#### [ACTION ITEM]
I'd like the entries repeated exactly, pictures omitted.

——————————

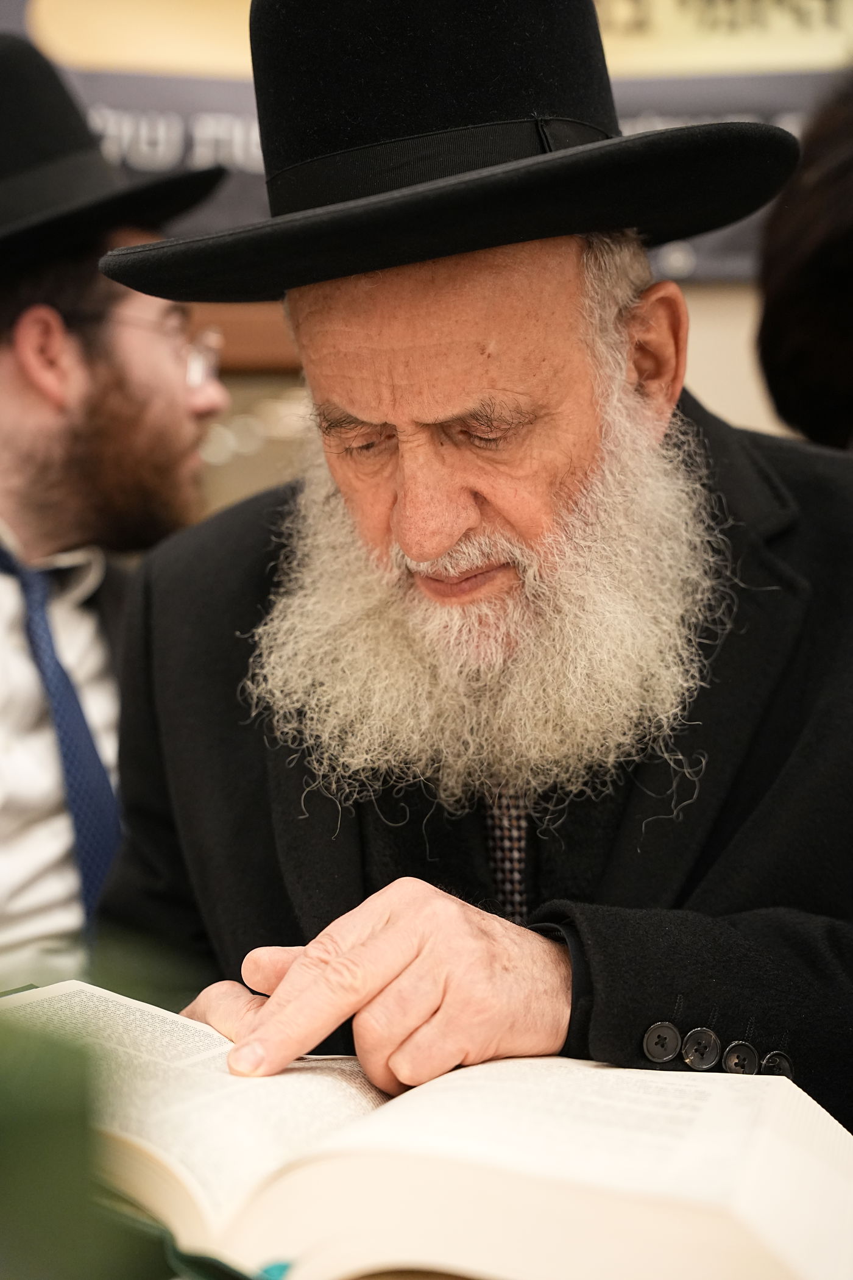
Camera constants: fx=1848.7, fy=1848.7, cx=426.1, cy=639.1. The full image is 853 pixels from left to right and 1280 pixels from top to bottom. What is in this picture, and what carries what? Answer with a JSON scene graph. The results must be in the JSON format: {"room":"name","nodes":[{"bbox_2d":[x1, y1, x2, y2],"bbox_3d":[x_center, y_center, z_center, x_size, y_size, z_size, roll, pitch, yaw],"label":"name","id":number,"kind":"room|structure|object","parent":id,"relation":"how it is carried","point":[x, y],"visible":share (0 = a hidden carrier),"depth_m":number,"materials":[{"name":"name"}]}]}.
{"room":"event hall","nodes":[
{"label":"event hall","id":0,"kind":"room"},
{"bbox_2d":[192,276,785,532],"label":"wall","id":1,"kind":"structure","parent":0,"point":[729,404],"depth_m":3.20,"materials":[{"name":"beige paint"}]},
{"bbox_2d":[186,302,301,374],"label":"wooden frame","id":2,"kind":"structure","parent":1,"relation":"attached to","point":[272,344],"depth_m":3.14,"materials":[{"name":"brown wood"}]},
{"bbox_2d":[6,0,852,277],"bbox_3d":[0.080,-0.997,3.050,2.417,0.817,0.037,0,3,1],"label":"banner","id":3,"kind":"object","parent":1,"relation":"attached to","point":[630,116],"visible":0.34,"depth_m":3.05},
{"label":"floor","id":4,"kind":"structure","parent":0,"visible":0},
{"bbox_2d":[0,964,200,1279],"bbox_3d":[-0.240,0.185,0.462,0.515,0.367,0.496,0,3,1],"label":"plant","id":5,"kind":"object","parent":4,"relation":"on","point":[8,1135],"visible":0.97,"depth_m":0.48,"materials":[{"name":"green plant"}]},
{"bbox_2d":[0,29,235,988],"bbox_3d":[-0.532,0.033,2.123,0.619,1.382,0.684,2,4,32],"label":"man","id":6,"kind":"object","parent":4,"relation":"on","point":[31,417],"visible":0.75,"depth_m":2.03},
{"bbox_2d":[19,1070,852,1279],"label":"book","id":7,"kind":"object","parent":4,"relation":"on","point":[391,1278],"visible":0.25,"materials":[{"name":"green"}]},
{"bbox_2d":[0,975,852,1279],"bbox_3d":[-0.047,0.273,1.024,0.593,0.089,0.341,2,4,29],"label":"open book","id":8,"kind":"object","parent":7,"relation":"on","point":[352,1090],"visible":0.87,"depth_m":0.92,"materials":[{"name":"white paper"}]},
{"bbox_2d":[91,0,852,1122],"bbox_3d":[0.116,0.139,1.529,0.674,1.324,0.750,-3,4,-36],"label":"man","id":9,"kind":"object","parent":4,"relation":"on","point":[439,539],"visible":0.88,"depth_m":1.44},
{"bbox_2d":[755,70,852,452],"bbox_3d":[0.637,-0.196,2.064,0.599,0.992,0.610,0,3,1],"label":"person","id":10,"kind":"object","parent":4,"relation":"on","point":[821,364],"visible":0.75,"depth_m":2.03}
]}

——————————

#### [RESPONSE TO THIS EXERCISE]
Camera constants: fx=1848.7, fy=1848.7, cx=426.1, cy=639.1. The full image is 853 pixels from left to right and 1280 pixels from top to bottom. What is in this picture, and what carries what? Answer with a JSON scene graph. The results must be in the JSON format: {"room":"name","nodes":[{"bbox_2d":[x1, y1, x2, y2],"bbox_3d":[x_center, y_center, z_center, x_size, y_size, z_size, roll, pitch, yaw],"label":"name","id":number,"kind":"room|structure|object","parent":id,"relation":"how it is carried","point":[x, y],"visible":share (0 = a hidden carrier),"depth_m":number,"materials":[{"name":"name"}]}]}.
{"room":"event hall","nodes":[
{"label":"event hall","id":0,"kind":"room"},
{"bbox_2d":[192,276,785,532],"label":"wall","id":1,"kind":"structure","parent":0,"point":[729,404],"depth_m":3.20,"materials":[{"name":"beige paint"}]},
{"bbox_2d":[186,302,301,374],"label":"wooden frame","id":2,"kind":"structure","parent":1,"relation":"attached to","point":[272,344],"depth_m":3.14,"materials":[{"name":"brown wood"}]},
{"bbox_2d":[6,0,852,277],"bbox_3d":[0.080,-0.997,3.050,2.417,0.817,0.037,0,3,1],"label":"banner","id":3,"kind":"object","parent":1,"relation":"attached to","point":[630,116],"visible":0.34,"depth_m":3.05},
{"label":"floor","id":4,"kind":"structure","parent":0,"visible":0},
{"bbox_2d":[0,964,200,1279],"bbox_3d":[-0.240,0.185,0.462,0.515,0.367,0.496,0,3,1],"label":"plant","id":5,"kind":"object","parent":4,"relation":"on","point":[8,1135],"visible":0.97,"depth_m":0.48,"materials":[{"name":"green plant"}]},
{"bbox_2d":[0,29,235,988],"bbox_3d":[-0.532,0.033,2.123,0.619,1.382,0.684,2,4,32],"label":"man","id":6,"kind":"object","parent":4,"relation":"on","point":[31,417],"visible":0.75,"depth_m":2.03},
{"bbox_2d":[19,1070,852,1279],"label":"book","id":7,"kind":"object","parent":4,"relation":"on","point":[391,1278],"visible":0.25,"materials":[{"name":"green"}]},
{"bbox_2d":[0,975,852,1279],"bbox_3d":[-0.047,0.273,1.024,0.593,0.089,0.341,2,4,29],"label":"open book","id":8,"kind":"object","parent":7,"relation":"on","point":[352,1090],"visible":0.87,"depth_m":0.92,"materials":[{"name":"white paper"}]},
{"bbox_2d":[91,0,852,1122],"bbox_3d":[0.116,0.139,1.529,0.674,1.324,0.750,-3,4,-36],"label":"man","id":9,"kind":"object","parent":4,"relation":"on","point":[439,539],"visible":0.88,"depth_m":1.44},
{"bbox_2d":[755,70,852,452],"bbox_3d":[0.637,-0.196,2.064,0.599,0.992,0.610,0,3,1],"label":"person","id":10,"kind":"object","parent":4,"relation":"on","point":[821,364],"visible":0.75,"depth_m":2.03}
]}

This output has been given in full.